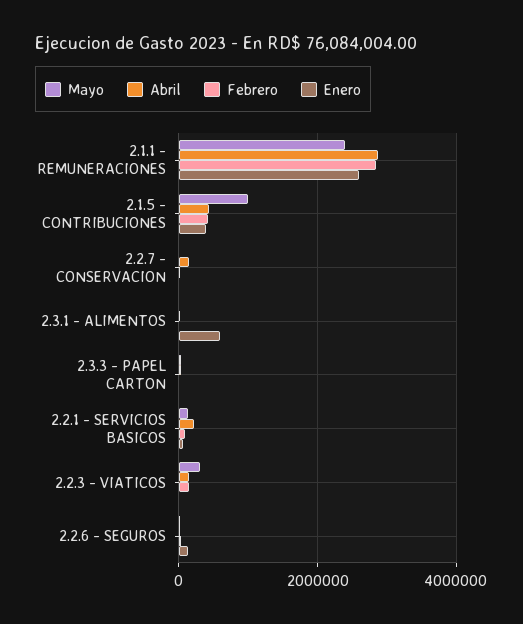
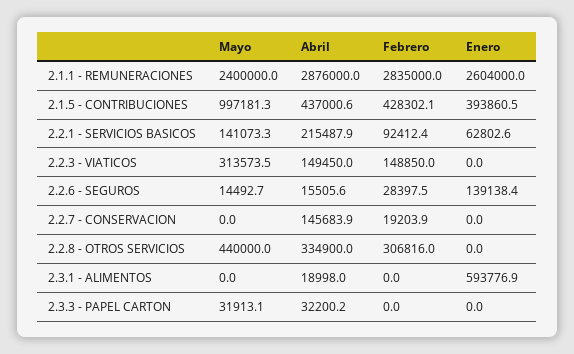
Mayo, 2.2.8 - OTROS SERVICIOS: none -> 440000
Abril, 2.2.8 - OTROS SERVICIOS: none -> 334900
Febrero, 2.2.8 - OTROS SERVICIOS: none -> 306816
Enero, 2.2.8 - OTROS SERVICIOS: none -> 0

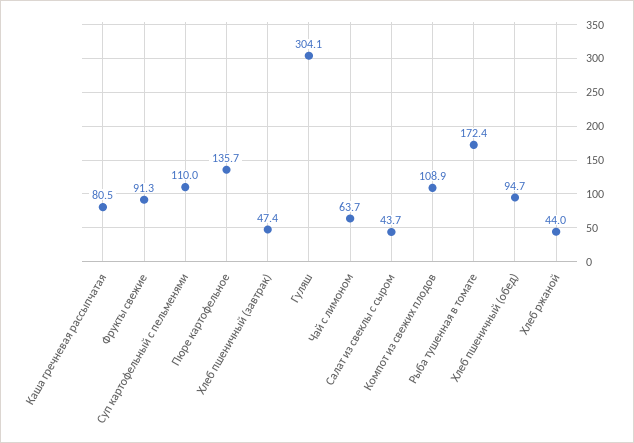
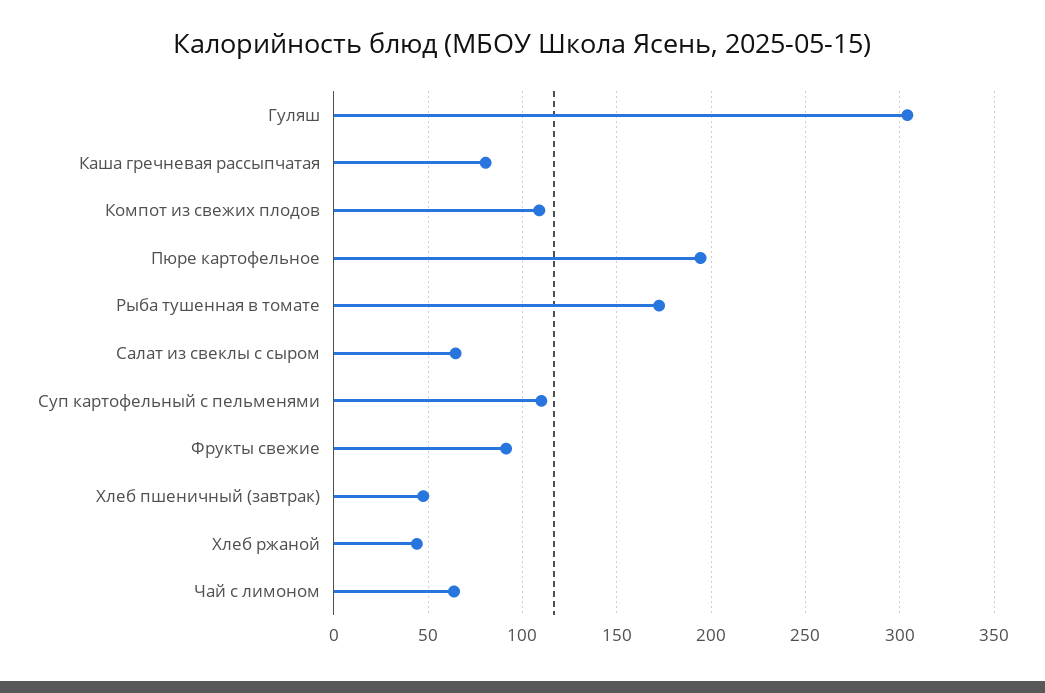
Пюре картофельное: 135.7 -> 195
Салат из свеклы с сыром: 43.7 -> 65
Хлеб пшеничный (обед): 94.7 -> none

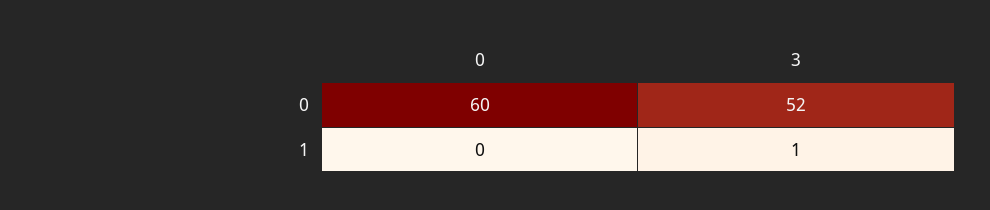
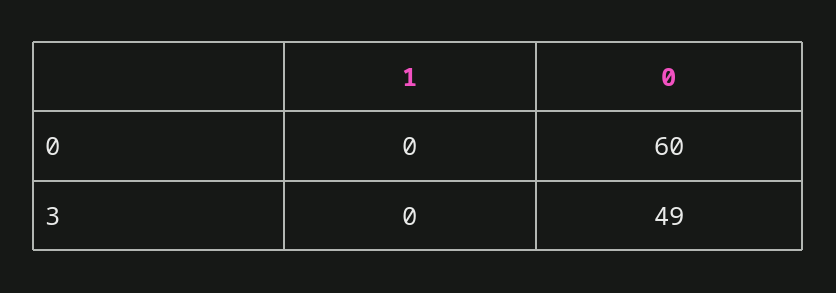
3, 0: 52 -> 49
3, 1: 1 -> 0

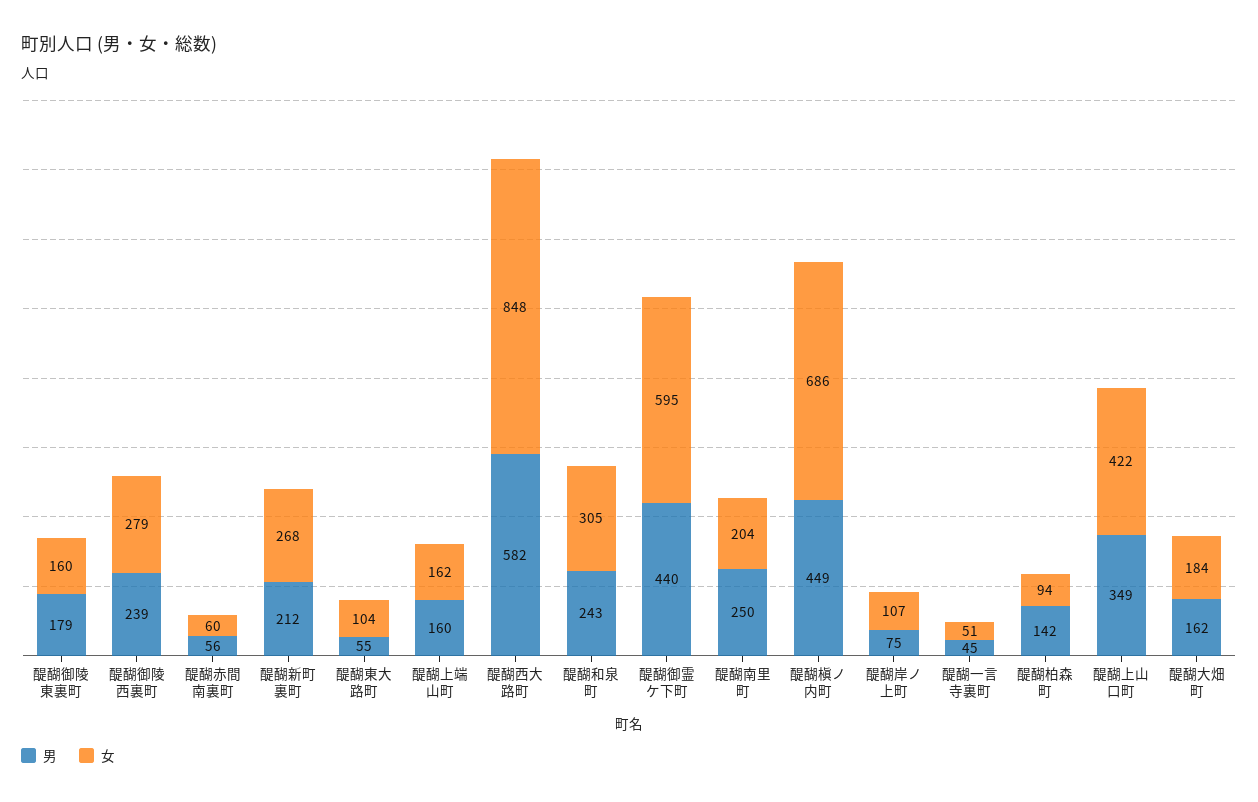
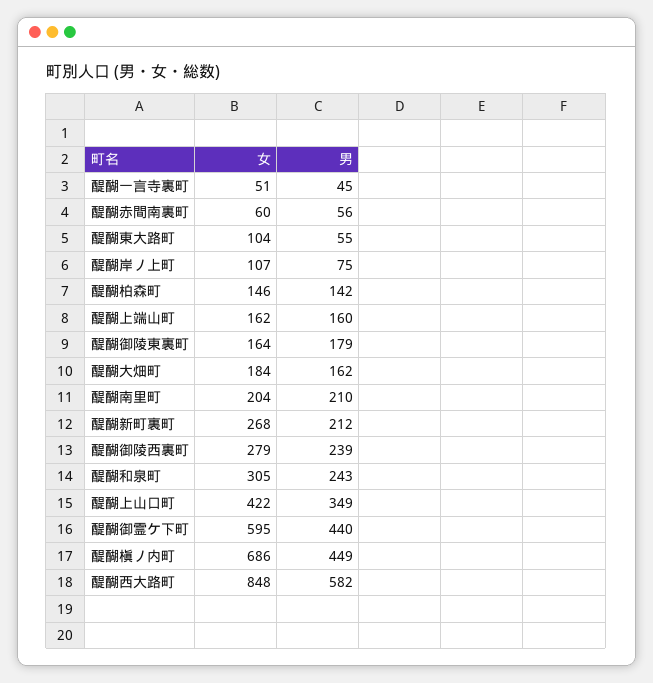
女, 醍醐御陵東裏町: 160 -> 164
男, 醍醐南里町: 250 -> 210
女, 醍醐柏森町: 94 -> 146

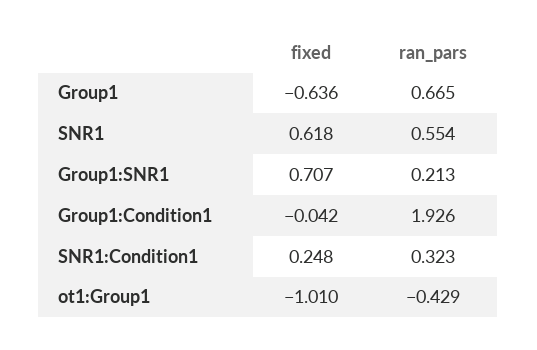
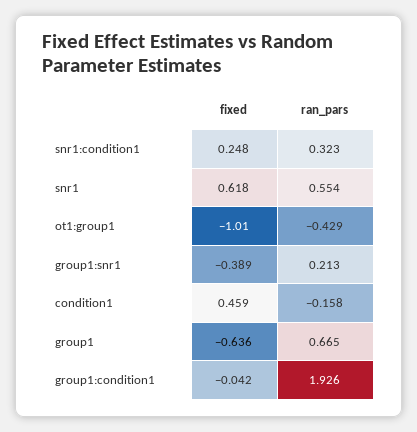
fixed, Group1:SNR1: 0.707 -> -0.389
fixed, condition1: none -> 0.459
ran_pars, condition1: none -> -0.158

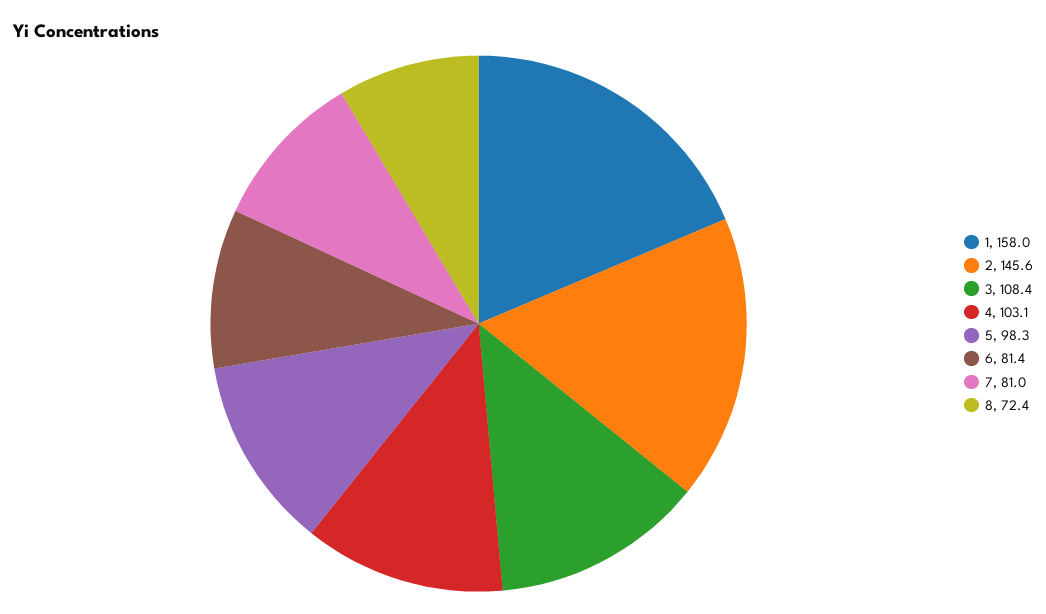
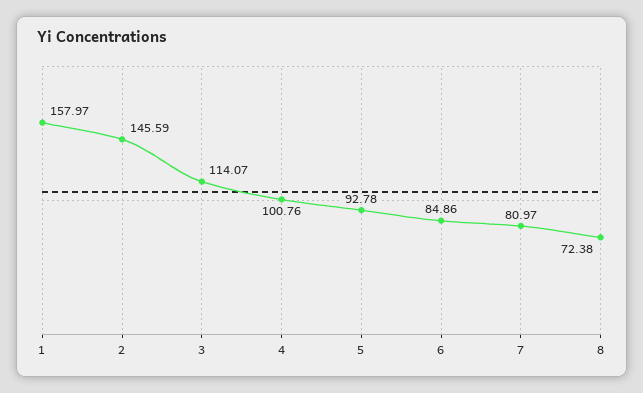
3: 108.4 -> 114.07
4: 103.1 -> 100.76
5: 98.3 -> 92.78
6: 81.4 -> 84.86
+++
> _Work request_:
Start at the line that contains "男, 醍醐南里町: 250 -> 210" and retype every line through the end of the entries above, both ends included. Exclude all pictures.

> _Exercise solution_:
男, 醍醐南里町: 250 -> 210
女, 醍醐柏森町: 94 -> 146

fixed, Group1:SNR1: 0.707 -> -0.389
fixed, condition1: none -> 0.459
ran_pars, condition1: none -> -0.158

3: 108.4 -> 114.07
4: 103.1 -> 100.76
5: 98.3 -> 92.78
6: 81.4 -> 84.86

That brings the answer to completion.